Interfacing Superconductor and Semiconductor Digital Electronics
Yerzhan Mustafa, Selçuk Köse
TL;DR
This survey investigates the challenge of interfacing superconducting SFQ-based digital electronics with semiconductor CMOS logic. It analyzes a taxonomy of interface circuits, focusing on JJ-based output drivers and multi-terminal devices, and evaluates their performance in terms of data rate, output voltage, power, layout, biasing, flux trapping, BER, and hardware security. The study highlights a fundamental trade-off: no single driver simultaneously delivers high voltage and high data rate, guiding design choices for applications in HPC, superconducting quantum computing, DSP, and beyond. It also discusses fabrication technologies, the role of semiconductor amplifiers, and promising directions such as ferromagnetic JJs, bistable elements, and advanced HTS processes for future scalable hybrid systems.
Abstract
Interface circuits are the key components that enable the hybrid integration of superconductor and semiconductor digital electronics. The design requirements of superconductor-semiconductor interface circuits vary depending on the application, such as high-performance classical computing, superconducting quantum computing, and digital signal processing.
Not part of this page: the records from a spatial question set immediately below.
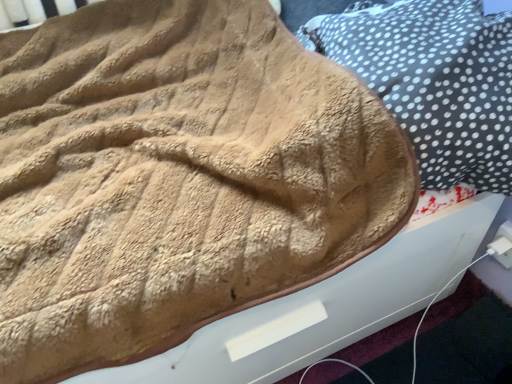
Question: Is white plastic plug at lower right taller or shorter than beige fuzzy pillow at upper right?

Choices:
 (A) tall
 (B) short

Answer: (B)

Question: Considering the positions of point (506, 238) and point (478, 72), is point (506, 238) closer or farther from the camera than point (478, 72)?

Choices:
 (A) closer
 (B) farther

Answer: (B)

Question: In the image, is white plastic plug at lower right on the left side or the right side of beige fuzzy pillow at upper right?

Choices:
 (A) right
 (B) left

Answer: (A)

Question: Visually, is beige fuzzy pillow at upper right positioned to the left or to the right of white plastic plug at lower right?

Choices:
 (A) right
 (B) left

Answer: (B)

Question: Is beige fuzzy pillow at upper right taller or shorter than white plastic plug at lower right?

Choices:
 (A) tall
 (B) short

Answer: (A)

Question: From the image's perspective, is beige fuzzy pillow at upper right above or below white plastic plug at lower right?

Choices:
 (A) above
 (B) below

Answer: (A)

Question: In terms of size, does beige fuzzy pillow at upper right appear bigger or smaller than white plastic plug at lower right?

Choices:
 (A) small
 (B) big

Answer: (B)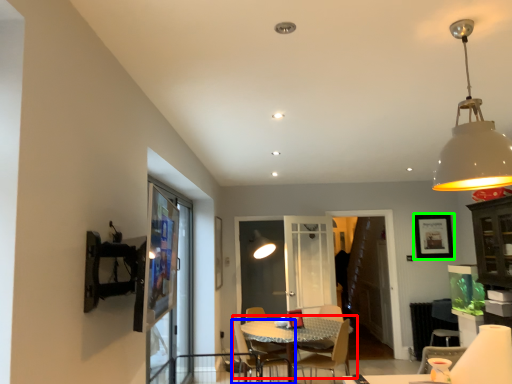
Question: Which is nearer to the table (highlighted by a red box)? chair (highlighted by a blue box) or picture frame (highlighted by a green box).

Choices:
 (A) chair
 (B) picture frame

Answer: (A)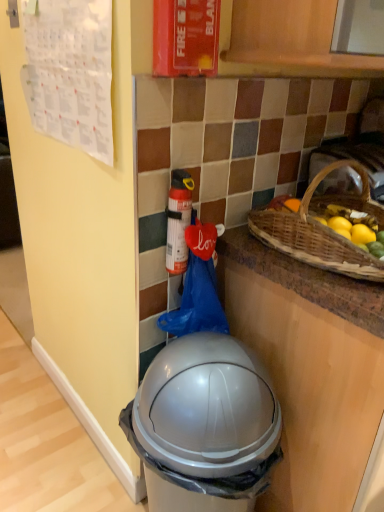
Question: Choose the correct answer: Is red matte fire extinguisher at upper center inside red matte fire extinguisher at center or outside it?

Choices:
 (A) outside
 (B) inside

Answer: (A)

Question: Considering the positions of red matte fire extinguisher at upper center and red matte fire extinguisher at center in the image, is red matte fire extinguisher at upper center wider or thinner than red matte fire extinguisher at center?

Choices:
 (A) thin
 (B) wide

Answer: (A)

Question: Which object is positioned farthest from the brown woven picnic basket at upper right?

Choices:
 (A) red matte fire extinguisher at upper center
 (B) silver plastic trash can at lower center
 (C) red matte fire extinguisher at center

Answer: (A)

Question: Which of these objects is positioned closest to the silver plastic trash can at lower center?

Choices:
 (A) brown woven picnic basket at upper right
 (B) red matte fire extinguisher at upper center
 (C) red matte fire extinguisher at center

Answer: (C)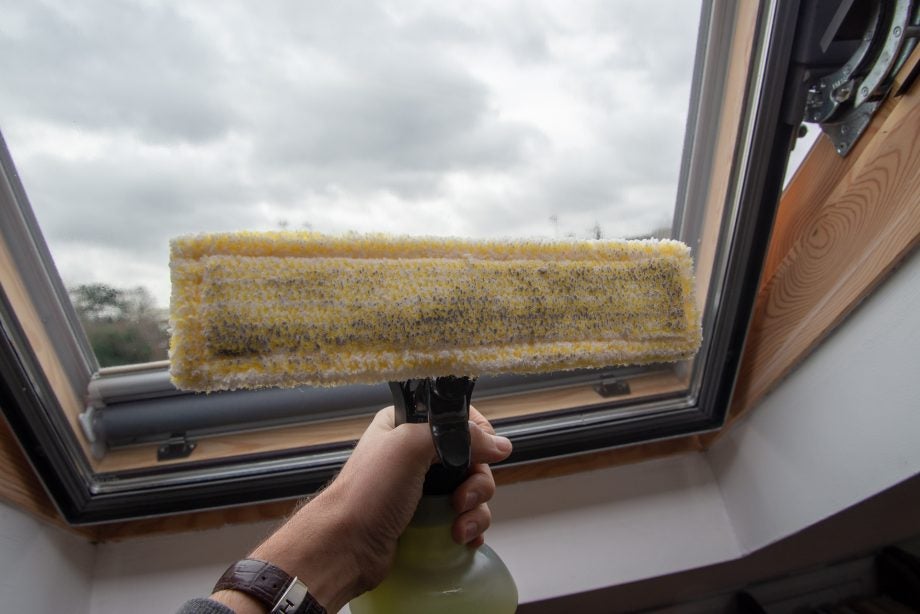
The height and width of the screenshot is (614, 920). I want to click on wall, so click(828, 470), click(652, 505), click(30, 568).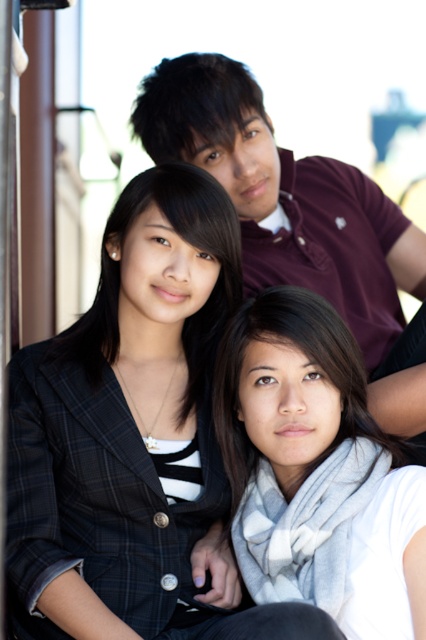
You are a photographer trying to adjust the lighting to ensure both the white soft scarf at center and the matte black hair at upper center are well lit. Which object is closer to the camera?

The white soft scarf at center is positioned under the matte black hair at upper center, meaning the matte black hair at upper center is closer to the camera.

You are a photographer trying to capture a closeup of the plaid blazer at center and the matte black hair at upper center. Which object is wider?

The plaid blazer at center is wider than the matte black hair at upper center since its width surpasses the latter.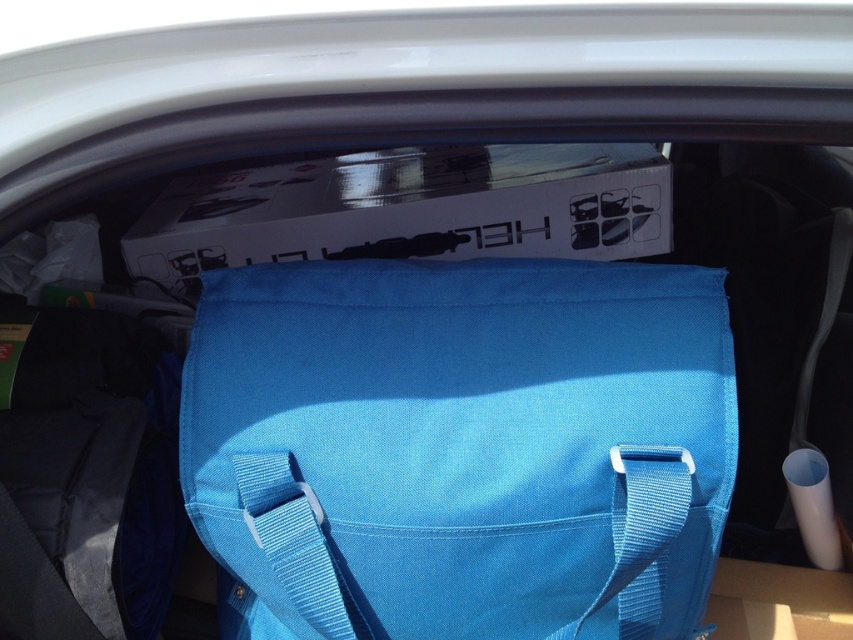
You are trying to fit a new item into the car trunk. You see the blue canvas bag at center and the blue fabric strap at center. Which one takes up more space in the trunk?

The blue canvas bag at center has a larger size compared to the blue fabric strap at center, so it takes up more space in the trunk.

You are standing in front of the car trunk and want to reach the point marked at coordinates (548,445). If your arm can extend 25 inches, can you reach that point?

The distance between you and the point is 27.58 inches, which is longer than your arm can reach. You cannot reach the point.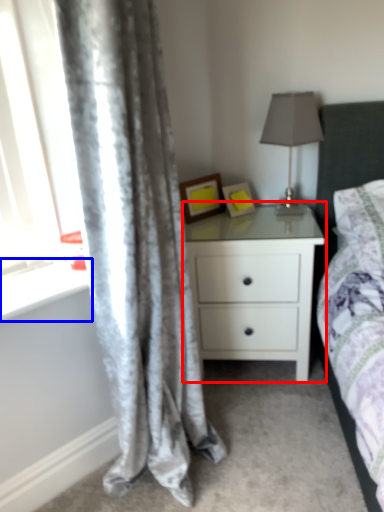
Question: Which object appears farthest to the camera in this image, nightstand (highlighted by a red box) or window sill (highlighted by a blue box)?

Choices:
 (A) nightstand
 (B) window sill

Answer: (A)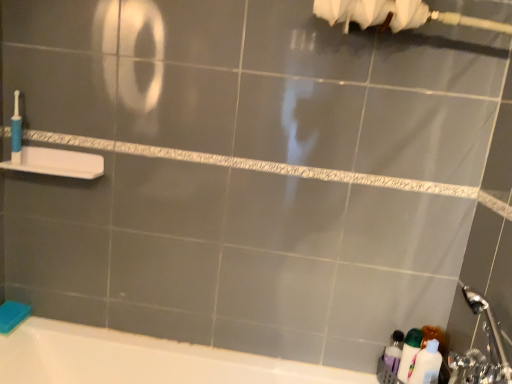
Describe the element at coordinates (57, 163) in the screenshot. The height and width of the screenshot is (384, 512). I see `white plastic shelf at left` at that location.

Where is `blue plastic toothbrush at left`? Image resolution: width=512 pixels, height=384 pixels. blue plastic toothbrush at left is located at coordinates (16, 131).

This screenshot has height=384, width=512. What do you see at coordinates (426, 364) in the screenshot?
I see `translucent plastic bottles at lower right` at bounding box center [426, 364].

Image resolution: width=512 pixels, height=384 pixels. Identify the location of white glossy bottle at lower right. (409, 352).

Could you tell me if blue plastic toothbrush at left is turned towards white glossy bottle at lower right?

No, blue plastic toothbrush at left is not oriented towards white glossy bottle at lower right.

Is blue plastic toothbrush at left to the left of white glossy bottle at lower right from the viewer's perspective?

Indeed, blue plastic toothbrush at left is positioned on the left side of white glossy bottle at lower right.

Considering their positions, is blue plastic toothbrush at left located in front of or behind white glossy bottle at lower right?

Visually, blue plastic toothbrush at left is located behind white glossy bottle at lower right.

Which of these two, white glossy bottle at lower right or white plastic shelf at left, is thinner?

Thinner between the two is white glossy bottle at lower right.

In the scene shown: Is white glossy bottle at lower right to the left of white plastic shelf at left from the viewer's perspective?

No.

Is white glossy bottle at lower right behind white plastic shelf at left?

No, white glossy bottle at lower right is closer to the viewer.

Between point (411, 337) and point (80, 155), which one is positioned behind?

The point (80, 155) is farther from the camera.

Is blue plastic toothbrush at left oriented away from translucent plastic bottles at lower right?

No, blue plastic toothbrush at left is not facing the opposite direction of translucent plastic bottles at lower right.

From a real-world perspective, between blue plastic toothbrush at left and translucent plastic bottles at lower right, who is vertically lower?

translucent plastic bottles at lower right is physically lower.

Is blue plastic toothbrush at left thinner than translucent plastic bottles at lower right?

Yes.

Can you tell me how much blue plastic toothbrush at left and translucent plastic bottles at lower right differ in facing direction?

The angular difference between blue plastic toothbrush at left and translucent plastic bottles at lower right is 18 degrees.

Which is more to the left, translucent plastic bottles at lower right or blue plastic toothbrush at left?

Positioned to the left is blue plastic toothbrush at left.

What are the coordinates of `toiletry on the right of the blue plastic toothbrush at left` in the screenshot? It's located at (426, 364).

Does translucent plastic bottles at lower right have a lesser height compared to blue plastic toothbrush at left?

In fact, translucent plastic bottles at lower right may be taller than blue plastic toothbrush at left.

Is translucent plastic bottles at lower right turned away from blue plastic toothbrush at left?

No, translucent plastic bottles at lower right is not facing the opposite direction of blue plastic toothbrush at left.

Are white plastic shelf at left and translucent plastic bottles at lower right beside each other?

No.

Between white plastic shelf at left and translucent plastic bottles at lower right, which one has larger width?

white plastic shelf at left is wider.

Is white plastic shelf at left in front of or behind translucent plastic bottles at lower right in the image?

white plastic shelf at left is behind translucent plastic bottles at lower right.

From the image's perspective, is white glossy bottle at lower right on top of translucent plastic bottles at lower right?

Yes, from the image's perspective, white glossy bottle at lower right is on top of translucent plastic bottles at lower right.

Does white glossy bottle at lower right have a smaller size compared to translucent plastic bottles at lower right?

Yes.

Is white glossy bottle at lower right beside translucent plastic bottles at lower right?

Indeed, white glossy bottle at lower right and translucent plastic bottles at lower right are beside each other and touching.

From a real-world perspective, which object rests below the other?

In real-world perspective, white glossy bottle at lower right is lower.

From a real-world perspective, relative to white plastic shelf at left, is translucent plastic bottles at lower right vertically above or below?

Clearly, from a real-world perspective, translucent plastic bottles at lower right is below white plastic shelf at left.

Where is `towel bar that appears above the translucent plastic bottles at lower right (from a real-world perspective)`? Image resolution: width=512 pixels, height=384 pixels. towel bar that appears above the translucent plastic bottles at lower right (from a real-world perspective) is located at coordinates (57, 163).

Is translucent plastic bottles at lower right inside or outside of white plastic shelf at left?

translucent plastic bottles at lower right is not inside white plastic shelf at left, it's outside.

From the image's perspective, is translucent plastic bottles at lower right located above white plastic shelf at left?

No, from the image's perspective, translucent plastic bottles at lower right is not over white plastic shelf at left.

At what (x,y) coordinates should I click in order to perform the action: click on cleaning product below the blue plastic toothbrush at left (from a real-world perspective). Please return your answer as a coordinate pair (x, y). Looking at the image, I should click on (409, 352).

The image size is (512, 384). I want to click on cleaning product below the white plastic shelf at left (from the image's perspective), so click(409, 352).

Which object lies nearer to the anchor point white glossy bottle at lower right, white plastic shelf at left or translucent plastic bottles at lower right?

translucent plastic bottles at lower right.

Considering their positions, is blue plastic toothbrush at left positioned closer to translucent plastic bottles at lower right than white glossy bottle at lower right?

The object closer to translucent plastic bottles at lower right is white glossy bottle at lower right.

From the image, which object appears to be nearer to white plastic shelf at left, white glossy bottle at lower right or translucent plastic bottles at lower right?

white glossy bottle at lower right.

Based on their spatial positions, is white glossy bottle at lower right or blue plastic toothbrush at left closer to white plastic shelf at left?

blue plastic toothbrush at left lies closer to white plastic shelf at left than the other object.

Based on their spatial positions, is translucent plastic bottles at lower right or white plastic shelf at left further from blue plastic toothbrush at left?

translucent plastic bottles at lower right.

Looking at the image, which one is located closer to translucent plastic bottles at lower right, white glossy bottle at lower right or white plastic shelf at left?

white glossy bottle at lower right is positioned closer to the anchor translucent plastic bottles at lower right.

Considering their positions, is white glossy bottle at lower right positioned closer to blue plastic toothbrush at left than translucent plastic bottles at lower right?

Among the two, white glossy bottle at lower right is located nearer to blue plastic toothbrush at left.

Based on their spatial positions, is blue plastic toothbrush at left or translucent plastic bottles at lower right further from white plastic shelf at left?

The object further to white plastic shelf at left is translucent plastic bottles at lower right.

The width and height of the screenshot is (512, 384). Identify the location of towel bar between blue plastic toothbrush at left and translucent plastic bottles at lower right in the horizontal direction. (57, 163).

This screenshot has width=512, height=384. Identify the location of cleaning product situated between blue plastic toothbrush at left and translucent plastic bottles at lower right from left to right. (409, 352).

The width and height of the screenshot is (512, 384). Find the location of `towel bar situated between blue plastic toothbrush at left and white glossy bottle at lower right from left to right`. towel bar situated between blue plastic toothbrush at left and white glossy bottle at lower right from left to right is located at coordinates (57, 163).

Find the location of a particular element. The width and height of the screenshot is (512, 384). cleaning product between white plastic shelf at left and translucent plastic bottles at lower right from left to right is located at coordinates (409, 352).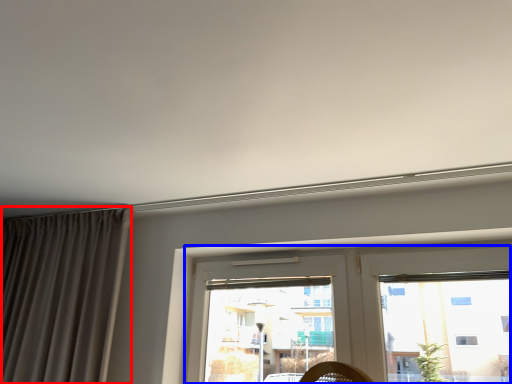
Question: Which point is further to the camera, curtain (highlighted by a red box) or window (highlighted by a blue box)?

Choices:
 (A) curtain
 (B) window

Answer: (A)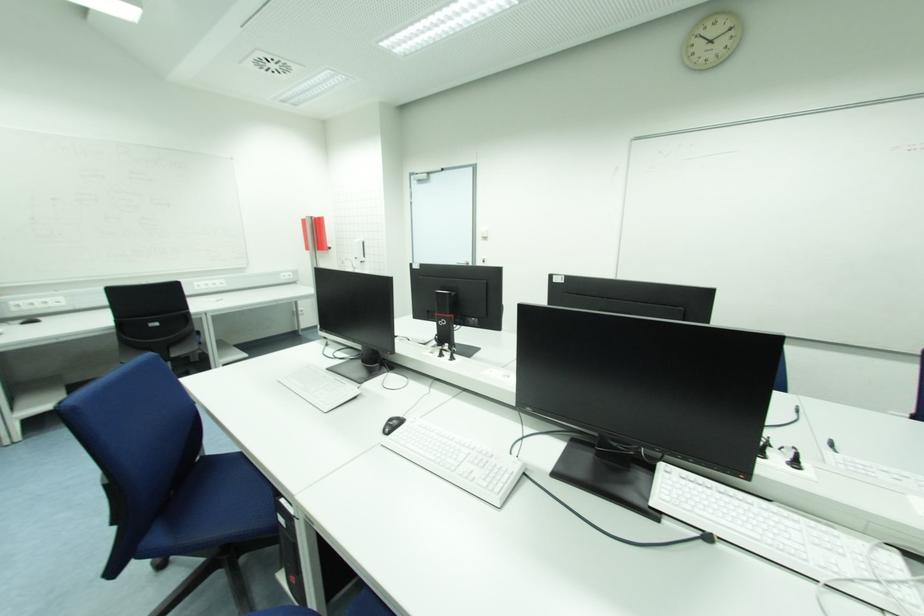
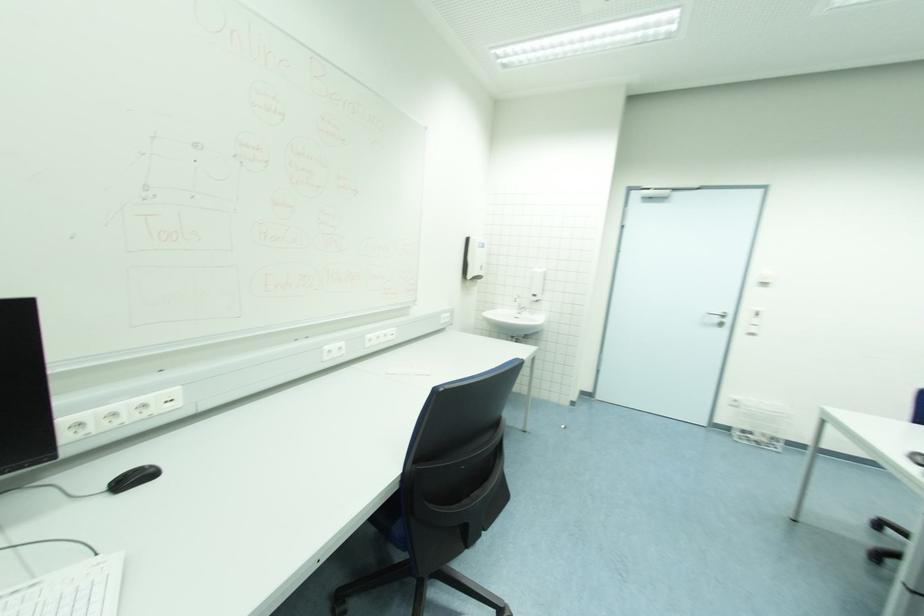
Consider the image. In a continuous first-person perspective shot, in which direction is the camera moving?

The movement direction of the cameraman is left, forward.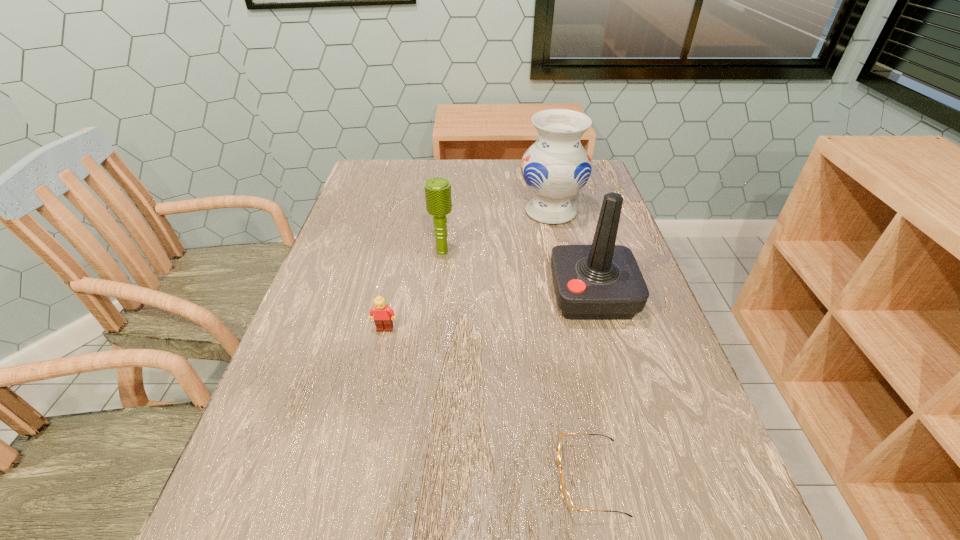
Locate an element on the screen. Image resolution: width=960 pixels, height=540 pixels. free point between the shortest object and the Lego is located at coordinates (488, 403).

Image resolution: width=960 pixels, height=540 pixels. I want to click on free spot between the third shortest object and the vase, so click(496, 232).

Where is `vacant space that's between the nearest object and the joystick`? vacant space that's between the nearest object and the joystick is located at coordinates (591, 387).

The width and height of the screenshot is (960, 540). I want to click on object that is the second closest one to the shortest object, so pos(383,316).

You are a GUI agent. You are given a task and a screenshot of the screen. Output one action in this format:
    pyautogui.click(x=<x>, y=<y>)
    Task: Click on the object that is the closest to the third tallest object
    
    Given the screenshot: What is the action you would take?
    pyautogui.click(x=556, y=167)

This screenshot has height=540, width=960. I want to click on free location that satisfies the following two spatial constraints: 1. on the back side of the second farthest object; 2. on the right side of the vase, so click(x=447, y=212).

Identify the location of free space that satisfies the following two spatial constraints: 1. on the front side of the joystick; 2. on the front-facing side of the nearest object. This screenshot has height=540, width=960. pos(643,477).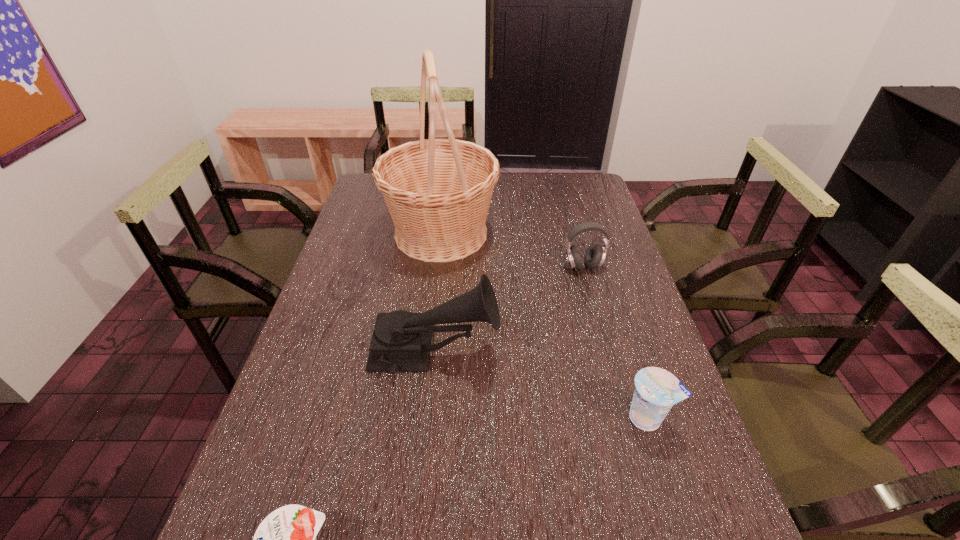
This screenshot has width=960, height=540. I want to click on basket, so click(x=438, y=191).

The width and height of the screenshot is (960, 540). In order to click on the third nearest object in this screenshot , I will do `click(401, 341)`.

You are a GUI agent. You are given a task and a screenshot of the screen. Output one action in this format:
    pyautogui.click(x=<x>, y=<y>)
    Task: Click on the phonograph_record
    The image size is (960, 540).
    Given the screenshot: What is the action you would take?
    pyautogui.click(x=401, y=341)

Locate an element on the screen. This screenshot has height=540, width=960. the third tallest object is located at coordinates (595, 254).

Identify the location of the farther yogurt. (657, 390).

Where is `the second nearest object`? This screenshot has width=960, height=540. the second nearest object is located at coordinates (657, 390).

Find the location of a particular element. free space located on the left of the basket is located at coordinates (367, 233).

Identify the location of vacant space positioned from the horn of the third farthest object. The image size is (960, 540). (565, 352).

Identify the location of vacant space located on the ear cups of the third tallest object. The image size is (960, 540). (590, 295).

Find the location of a particular element. This screenshot has height=540, width=960. free space located 0.180m on the left of the right yogurt is located at coordinates (542, 418).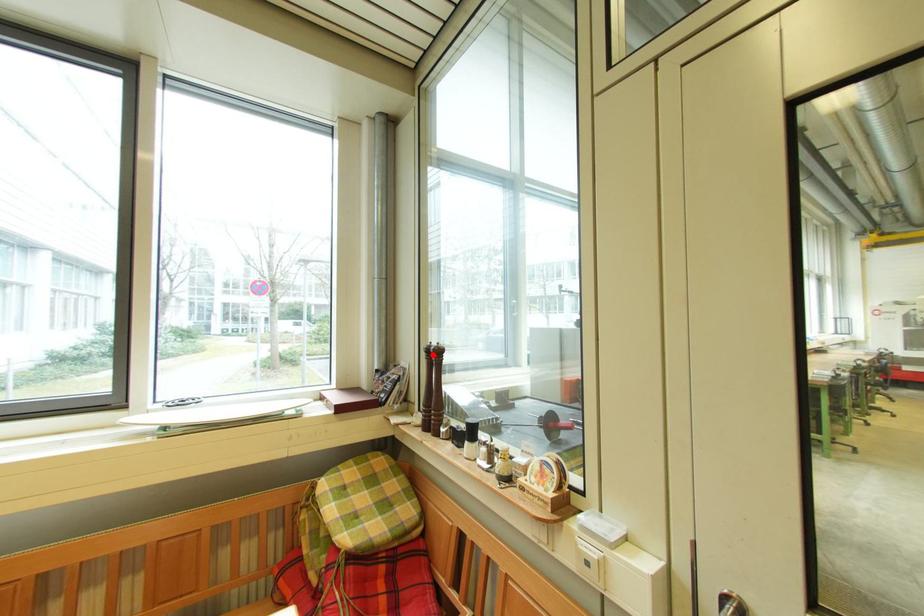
In this survey, various interface circuits are categorized based on the working principle and structure. The superconducting output drivers are explored, which are capable of converting and amplifying, e.g., single flux quantum (SFQ) voltage pulses, to voltage levels that semiconductor circuits can process. Several trade-offs between circuit- and system-level design parameters are examined. Accordingly, parameters such as the data rate, output voltage, power dissipation, layout area, thermal/heat load of cryogenic cables, and bit-error rate are considered.